Similar issues arose during a panel discussion of cybersecurity issues and their implications for financial reporting and auditing at the PCAOB’s June 24-25 public meeting with its Standing Advisory Committee. Panelist Charles M. Elson, Director of the John L. Weinberg Center for Corporate Governance at the University of Delaware, observed that cybersecurity risk was likely to end up in the purview of the audit committee and predicted that auditors would eventually assume responsibility for cyber risk disclosure --
I suppose that we will probably ultimately in this area end up sending this to the audit committee in many companies. And, in the audit committee itself, it will occupy a disclosure point that I think ultimately will be -- you will have to get assurance from the auditor. There will be auditor participation in cybersecurity and auditor participation in disclosure of cybersecurity risk. So my gut is that it comes out of the audit committee itself.

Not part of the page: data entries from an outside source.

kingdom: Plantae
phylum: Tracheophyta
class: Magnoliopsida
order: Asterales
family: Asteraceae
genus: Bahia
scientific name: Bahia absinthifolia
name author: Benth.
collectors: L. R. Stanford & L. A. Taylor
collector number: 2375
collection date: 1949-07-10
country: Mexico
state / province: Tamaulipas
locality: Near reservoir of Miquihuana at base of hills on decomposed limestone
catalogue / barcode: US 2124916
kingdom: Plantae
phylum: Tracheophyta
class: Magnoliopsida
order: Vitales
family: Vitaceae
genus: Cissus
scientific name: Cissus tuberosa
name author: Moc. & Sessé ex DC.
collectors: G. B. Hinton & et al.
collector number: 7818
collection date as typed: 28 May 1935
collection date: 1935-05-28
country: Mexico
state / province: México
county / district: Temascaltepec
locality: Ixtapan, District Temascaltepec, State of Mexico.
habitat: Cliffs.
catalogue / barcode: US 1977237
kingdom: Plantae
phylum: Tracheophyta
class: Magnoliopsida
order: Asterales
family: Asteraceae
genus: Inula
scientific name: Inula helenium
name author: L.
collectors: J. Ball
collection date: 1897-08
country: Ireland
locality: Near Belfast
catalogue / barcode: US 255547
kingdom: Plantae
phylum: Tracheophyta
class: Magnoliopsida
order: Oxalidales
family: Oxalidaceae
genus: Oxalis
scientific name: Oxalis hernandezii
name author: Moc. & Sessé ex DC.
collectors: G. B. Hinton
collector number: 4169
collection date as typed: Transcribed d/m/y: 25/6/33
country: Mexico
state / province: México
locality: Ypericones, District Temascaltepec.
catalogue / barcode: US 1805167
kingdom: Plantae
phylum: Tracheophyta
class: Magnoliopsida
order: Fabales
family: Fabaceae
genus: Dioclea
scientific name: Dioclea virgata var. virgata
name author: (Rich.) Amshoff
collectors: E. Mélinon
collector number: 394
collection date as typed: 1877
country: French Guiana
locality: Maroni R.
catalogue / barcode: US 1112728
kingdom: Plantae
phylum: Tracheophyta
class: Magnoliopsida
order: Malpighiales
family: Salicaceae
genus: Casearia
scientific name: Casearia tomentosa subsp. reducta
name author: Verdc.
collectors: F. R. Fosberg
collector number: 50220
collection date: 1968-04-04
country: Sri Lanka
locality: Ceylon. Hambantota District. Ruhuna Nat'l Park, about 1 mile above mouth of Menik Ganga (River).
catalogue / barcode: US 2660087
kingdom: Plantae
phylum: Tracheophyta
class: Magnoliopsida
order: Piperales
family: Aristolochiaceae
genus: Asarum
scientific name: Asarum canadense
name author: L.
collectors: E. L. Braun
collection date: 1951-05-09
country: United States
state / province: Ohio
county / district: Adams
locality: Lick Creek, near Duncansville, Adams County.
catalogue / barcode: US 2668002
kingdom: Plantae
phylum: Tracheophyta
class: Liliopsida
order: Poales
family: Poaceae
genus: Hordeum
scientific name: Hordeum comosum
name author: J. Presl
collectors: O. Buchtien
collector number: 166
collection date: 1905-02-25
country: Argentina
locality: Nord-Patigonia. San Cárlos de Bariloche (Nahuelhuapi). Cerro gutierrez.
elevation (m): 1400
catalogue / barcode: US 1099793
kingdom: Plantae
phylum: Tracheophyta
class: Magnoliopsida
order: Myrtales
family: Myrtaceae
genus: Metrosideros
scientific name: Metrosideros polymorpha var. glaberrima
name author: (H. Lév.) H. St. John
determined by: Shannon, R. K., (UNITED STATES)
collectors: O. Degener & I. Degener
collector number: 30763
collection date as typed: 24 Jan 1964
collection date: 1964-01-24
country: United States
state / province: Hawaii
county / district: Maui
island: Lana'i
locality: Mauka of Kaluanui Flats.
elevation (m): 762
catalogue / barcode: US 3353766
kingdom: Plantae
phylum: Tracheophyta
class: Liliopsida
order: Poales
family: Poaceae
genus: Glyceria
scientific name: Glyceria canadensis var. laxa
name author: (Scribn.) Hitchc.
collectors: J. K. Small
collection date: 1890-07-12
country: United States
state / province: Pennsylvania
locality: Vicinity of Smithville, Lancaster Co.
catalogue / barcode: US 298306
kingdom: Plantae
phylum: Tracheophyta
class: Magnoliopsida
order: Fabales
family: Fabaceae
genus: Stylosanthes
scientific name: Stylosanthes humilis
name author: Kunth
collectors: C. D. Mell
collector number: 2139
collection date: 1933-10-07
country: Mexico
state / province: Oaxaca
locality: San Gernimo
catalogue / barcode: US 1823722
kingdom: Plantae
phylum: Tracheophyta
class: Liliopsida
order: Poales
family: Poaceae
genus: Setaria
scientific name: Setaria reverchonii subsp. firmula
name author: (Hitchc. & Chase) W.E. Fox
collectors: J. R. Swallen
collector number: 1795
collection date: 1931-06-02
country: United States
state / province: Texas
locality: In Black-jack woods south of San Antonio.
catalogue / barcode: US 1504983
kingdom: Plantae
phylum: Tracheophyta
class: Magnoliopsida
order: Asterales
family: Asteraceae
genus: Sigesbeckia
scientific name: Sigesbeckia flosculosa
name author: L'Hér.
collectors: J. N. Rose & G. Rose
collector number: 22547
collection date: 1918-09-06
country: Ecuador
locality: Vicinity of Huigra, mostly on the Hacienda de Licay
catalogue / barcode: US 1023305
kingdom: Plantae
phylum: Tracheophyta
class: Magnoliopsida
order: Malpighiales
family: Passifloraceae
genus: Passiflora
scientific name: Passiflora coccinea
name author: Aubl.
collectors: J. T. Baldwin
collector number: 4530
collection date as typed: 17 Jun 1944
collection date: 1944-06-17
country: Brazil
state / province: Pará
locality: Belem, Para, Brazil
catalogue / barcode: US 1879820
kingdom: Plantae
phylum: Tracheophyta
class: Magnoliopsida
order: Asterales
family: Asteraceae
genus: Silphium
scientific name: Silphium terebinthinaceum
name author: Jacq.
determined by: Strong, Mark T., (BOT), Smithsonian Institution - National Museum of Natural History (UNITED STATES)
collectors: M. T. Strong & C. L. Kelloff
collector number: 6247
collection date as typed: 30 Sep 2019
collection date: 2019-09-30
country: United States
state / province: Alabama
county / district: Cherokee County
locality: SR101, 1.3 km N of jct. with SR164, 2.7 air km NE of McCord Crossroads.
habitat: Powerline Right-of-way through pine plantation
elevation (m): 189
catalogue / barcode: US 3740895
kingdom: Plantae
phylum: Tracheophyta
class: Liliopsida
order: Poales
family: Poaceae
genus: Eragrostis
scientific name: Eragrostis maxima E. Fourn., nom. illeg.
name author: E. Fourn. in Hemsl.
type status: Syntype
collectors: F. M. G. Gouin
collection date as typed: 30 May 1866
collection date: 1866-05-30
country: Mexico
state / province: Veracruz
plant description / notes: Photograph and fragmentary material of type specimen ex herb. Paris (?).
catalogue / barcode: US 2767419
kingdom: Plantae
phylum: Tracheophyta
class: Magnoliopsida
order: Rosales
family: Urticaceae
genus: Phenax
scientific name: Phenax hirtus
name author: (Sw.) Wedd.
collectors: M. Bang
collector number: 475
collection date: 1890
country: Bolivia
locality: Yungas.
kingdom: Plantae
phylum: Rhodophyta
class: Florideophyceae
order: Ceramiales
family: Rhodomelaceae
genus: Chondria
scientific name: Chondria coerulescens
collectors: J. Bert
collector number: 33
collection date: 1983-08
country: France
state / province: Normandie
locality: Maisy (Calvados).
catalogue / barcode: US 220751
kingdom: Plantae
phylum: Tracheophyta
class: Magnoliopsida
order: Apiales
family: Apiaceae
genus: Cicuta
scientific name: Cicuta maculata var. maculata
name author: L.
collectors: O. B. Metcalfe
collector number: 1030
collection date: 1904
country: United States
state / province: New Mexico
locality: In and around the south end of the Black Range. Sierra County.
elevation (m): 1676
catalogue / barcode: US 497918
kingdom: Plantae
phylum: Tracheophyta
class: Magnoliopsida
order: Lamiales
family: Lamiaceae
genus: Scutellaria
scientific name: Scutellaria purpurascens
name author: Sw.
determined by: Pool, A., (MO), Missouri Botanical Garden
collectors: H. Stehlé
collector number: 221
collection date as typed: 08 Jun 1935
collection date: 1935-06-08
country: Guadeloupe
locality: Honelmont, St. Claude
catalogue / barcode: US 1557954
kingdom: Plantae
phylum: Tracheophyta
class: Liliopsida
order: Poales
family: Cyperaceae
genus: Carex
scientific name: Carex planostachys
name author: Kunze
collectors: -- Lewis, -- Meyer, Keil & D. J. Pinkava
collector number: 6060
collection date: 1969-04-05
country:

And you could set up a separate committee, but that’s an awful small – I don’t want to say small –it’s an important area, but it’s a rather narrow area to set up a separate committee. I don’t think it fits in compliance really. It’s not compliance. * * * It’s really an operational threat. But the operations committee is the full board itself, and I am sure the full board is interested, but you are going to need some focus and specialization That’s why my guess is ultimately that it ends up with the audit committee. It ends up as a reporting factor from the auditor and ultimately we are going to have to design some assurance procedures around it such that the audit committee and the full board gets comfort to the company that it is responding effectively to it.
In contrast, Standing Advisory Group member Mike Cook, a former head of Deloitte & Touche and a public company audit committee chair, argued that the full board should be responsible for cybersecurity risk and urged that audit committees and auditors not play a major role --
This notion that this is an issue for auditors and audit committees * * * I think is misguided. And, as an audit committee chairman, if someone at a board level sent this to me and said that the audit committee has this responsibility for cybersecurity risk, I would stamp it “return to sender” and send it back.
This is a responsibility in almost every company of the full board. Every company is different. The kind of risks they might have are very different. If you are a manufacturing company, maybe it’s the safety risk that can be threatened by a cybersecurity attack. Maybe it’s intellectual property. * * * There is all kinds of different things that can be the risk of a cybersecurity attack. We have always had
5 Update │ July 2014
technology risk in the financial reporting area. * * * But to engender this discussion where this becomes a responsibility of auditors and we are going to have that responsibility at the audit committee level is, in my mind, again just not the right place to be. * * *
These are enterprise-wide risks that need to be dealt with by the full board, and I would suggest that we are not doing ourselves any favors – I can tell you that the accounting firms are not doing themselves any favor – by ginning up these – and I read the literature that comes from each of the major firms – “20 Questions the Audit Committee Should Ask About Cybersecurity Risk.” And about 15 of them are appropriate questions for a board to ask and have nothing to do with the audit committee. * * *
Now if a company has no cybersecurity risks that they need to deal with at the board level, God bless them. * * * But all companies have significant operating and enterprise-wide risks that they need to be addressing at the board level, and, to throw this over your shoulder and carry it to the audit committee and the auditing firms, is to misplace that responsibility. * * *
(The foregoing quotations are based on the archived audio webcast available on the PCAOB’s website.)
Comment: As noted in the June, 2014 Update, the appropriate committee structure for addressing cybersecurity depends on the expertise of the board members. While many audit committees have general responsibility for risk assessment and evaluation, there is a growing trend to assign responsibility for particular risk areas, such as cybersecurity, to a separate committee. Audit committees need to make sure that additional areas of responsibility, such as cyber risk, don’t detract from their ability to perform their primary task of overseeing the company’s financial reporting.